On découvre la reine Isabelle de Portugal, les enfants illégitimes mais reconnus et devenus l'une duchesse de Parme et l'autre un prince accompli, futur vainqueur de Lépante, enfants que Charles put se vanter de n'avoir pas conçus en situation d'adultère, ou encore Cisneros, ou le pape Adrien VI, son précepteur, et enfin le couvent hiéronymite de Yuste en Estrémadure. Car l'empereur est devenu plus espagnol que tout autre chose.

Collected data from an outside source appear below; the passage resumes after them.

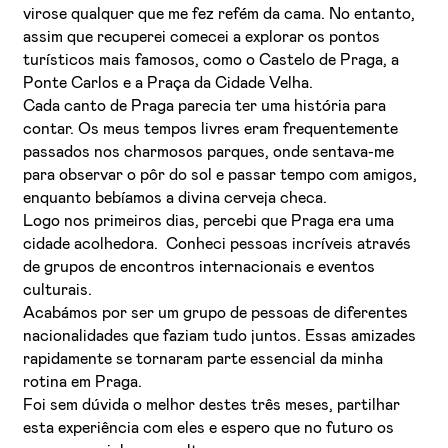
virose qualquer que me fez refém da cama. No entanto,
assim que recuperei comecei a explorar os pontos
turísticos mais famosos, como o Castelo de Praga, a
Ponte Carlos e a Praça da Cidade Velha.
Cada canto de Praga parecia ter uma história para
contar. Os meus tempos livres eram frequentemente
passados nos charmosos parques, onde sentava-me
para observar o pôr do sol e passar tempo com amigos,
enquanto bebíamos a divina cerveja checa.
Logo nos primeiros dias, percebi que Praga era uma
cidade acolhedora. Conheci pessoas incríveis através
de grupos de encontros internacionais e eventos
culturais.
Acabámos por ser um grupo de pessoas de diferentes
nacionalidades que faziam tudo juntos. Essas amizades
rapidamente se tornaram parte essencial da minha
rotina em Praga.
Foi sem dúvida o melhor destes três meses, partilhar
esta experiência com eles e espero que no futuro os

Il a appris à aimer ses états et sujets ibériques, et à être payé de retour, il connaît leur langue à présent mieux que l'allemand, le néerlandais et l'italien, et fait éduquer son fils à l'espagnole et de façon plus livresque que lui-même, qui regrettait son ignorance du latin et avait dû se contenter d'une culture fondée sur la mémoire et l'appréhension sensitive. Son séjour de retraite à Yuste infléchit ses opinions religieuses, de sorte que lorsqu'il apprend l'existence de foyers réformateurs en Espagne même, sa réaction est beaucoup plus violente que vis-à-vis des débuts réformateurs en Allemagne : le mal ne doit pas pénétrer en Espagne, l'Inquisition doit frapper et éradiquer.

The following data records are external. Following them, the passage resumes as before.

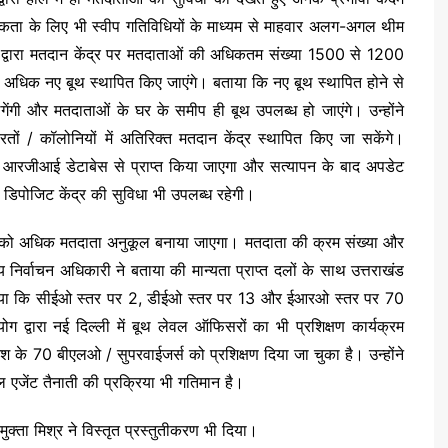
गरुकता के लिए भी स्वीप गतिविधियों के माध्यम से माहवार अलग-अगल थीम
ोग द्वारा मतदान केंद्र पर मतदाताओं की अधिकतम संख्या 1500 से 1200
 अधिक नए बूथ स्थापित किए जाएंगे। बताया कि नए बूथ स्थापित होने से
ंगी और मतदाताओं के घर के समीप ही बूथ उपलब्ध हो जाएंगे। उन्होंने
तों / कॉलोनियों में अतिरिक्त मतदान केंद्र स्थापित किए जा सकेंगे।
े आरजीआई डेटाबेस से प्राप्त किया जाएगा और सत्यापन के बाद अपडेट
डिपोजिट केंद्र की सुविधा भी उपलब्ध रहेगी।
लिप को अधिक मतदाता अनुकूल बनाया जाएगा। मतदाता की क्रम संख्या और
 निर्वाचन अधिकारी ने बताया की मान्यता प्राप्त दलों के साथ उत्तराखंड
 बताया कि सीईओ स्तर पर 2, डीईओ स्तर पर 13 और ईआरओ स्तर पर 70
ग द्वारा नई दिल्ली में बूथ लेवल ऑफिसरों का भी प्रशिक्षण कार्यक्रम
के 70 बीएलओ / सुपरवाईजर्स को प्रशिक्षण दिया जा चुका है। उन्होंने
वल एजेंट तैनाती की प्रक्रिया भी गतिमान है।
्ता मिश्र ने विस्तृत प्रस्तुतीकरण भी दिया।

En effet, même officiellement retiré des affaires, à la surprise générale d'ailleurs, il est consulté et réagit sur la nouvelle guerre contre la France, qui a déjà laissé plus d'une fois la couronne sans le sou. Mais la victoire de Saint-Quentin, qui marque le passage de témoin à son fils, confirmée à Gravelines, lui permirent de mourir rassuré de ce côté.

Plus qu'une simple biographie d'un souverain étranger et lointain, cet ouvrage, où le Nouveau Monde apparaît peu, parce que son rôle ne devint vraiment significatif qu'à partir de Philippe II, est une leçon d'histoire de France, et mieux encore, une leçon d'histoire de l’Europe.